= Catherine of Masovia =

Polish princess in House of Piast

Catherine of Masovia (Katarzyna mazowiecka; 1413/16 – between 2 June 1479 and 5 July 1480) was a Polish princess member of the House of Piast in the Masovian branch.

She was the eighth and youngest daughter of Siemowit IV, Duke of Masovia and Alexandra, a daughter of Algirdas, Grand Duke of Lithuania and sister of King Władysław II Jagiełło of Poland.

==Life==
Before 21 August 1439, Catherine married Michael Žygimantaitis, a Lithuanian prince and contender for the Grand Ducal throne as son of Sigismund Kęstutaitis, as his third wife. His two previous wives were also Masovian princesses: the first was Anna (Catherine's older sister) and the second was Euphemia (sister of Bolesław IV of Warsaw). They had no children.
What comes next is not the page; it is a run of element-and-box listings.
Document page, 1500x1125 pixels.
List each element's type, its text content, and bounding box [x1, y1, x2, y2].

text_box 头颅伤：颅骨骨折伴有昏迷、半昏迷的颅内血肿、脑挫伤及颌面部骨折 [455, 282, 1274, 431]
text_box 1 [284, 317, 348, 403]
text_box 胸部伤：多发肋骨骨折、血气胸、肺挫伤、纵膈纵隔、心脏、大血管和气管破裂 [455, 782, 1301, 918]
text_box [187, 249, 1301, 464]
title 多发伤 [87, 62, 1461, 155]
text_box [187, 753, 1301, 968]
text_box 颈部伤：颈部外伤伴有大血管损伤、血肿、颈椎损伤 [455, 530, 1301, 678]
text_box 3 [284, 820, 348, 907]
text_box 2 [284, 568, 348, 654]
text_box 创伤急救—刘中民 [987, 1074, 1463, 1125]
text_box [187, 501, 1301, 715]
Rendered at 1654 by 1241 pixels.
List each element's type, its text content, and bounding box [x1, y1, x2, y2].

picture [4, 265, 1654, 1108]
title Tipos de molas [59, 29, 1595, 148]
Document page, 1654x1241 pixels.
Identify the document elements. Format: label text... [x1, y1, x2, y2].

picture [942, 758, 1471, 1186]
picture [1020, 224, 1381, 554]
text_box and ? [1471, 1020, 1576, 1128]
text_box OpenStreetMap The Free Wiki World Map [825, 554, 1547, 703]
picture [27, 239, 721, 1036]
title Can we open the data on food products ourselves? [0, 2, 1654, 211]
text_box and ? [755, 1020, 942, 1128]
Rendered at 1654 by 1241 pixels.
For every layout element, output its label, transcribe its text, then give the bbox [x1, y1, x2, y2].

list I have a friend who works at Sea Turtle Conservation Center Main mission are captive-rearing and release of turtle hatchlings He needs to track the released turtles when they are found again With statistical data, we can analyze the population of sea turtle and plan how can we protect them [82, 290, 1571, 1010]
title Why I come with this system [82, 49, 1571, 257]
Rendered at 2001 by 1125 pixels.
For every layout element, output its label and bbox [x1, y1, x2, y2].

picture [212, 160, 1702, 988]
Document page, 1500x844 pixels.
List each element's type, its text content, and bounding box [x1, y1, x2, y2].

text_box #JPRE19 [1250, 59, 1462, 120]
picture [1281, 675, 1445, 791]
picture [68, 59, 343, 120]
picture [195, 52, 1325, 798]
Thanks to his bonds with the Masovian Piasts, Michael Žygimantaitis counted with the strong support of the courts of Płock and Warsaw and also with the loyalty of the Lithuanian Samogitia; however, by 1447 he was abandoned by all his allies and defeated, was captured and transported to the Grand Duchy of Moscow where he died under unclear circumstances (possibly poisoned).

After the deaths of her nephews Siemowit VI and Władysław II in early 1462, Catherine took control over parts of their domains, and vigorously defended (with the help of the local nobility) the rights of her cousins from the Warsaw line against the annexation plans of the Kingdom of Poland. The last mention of Catherine as a living person was on 2 June 1479. Her burial place is unknown.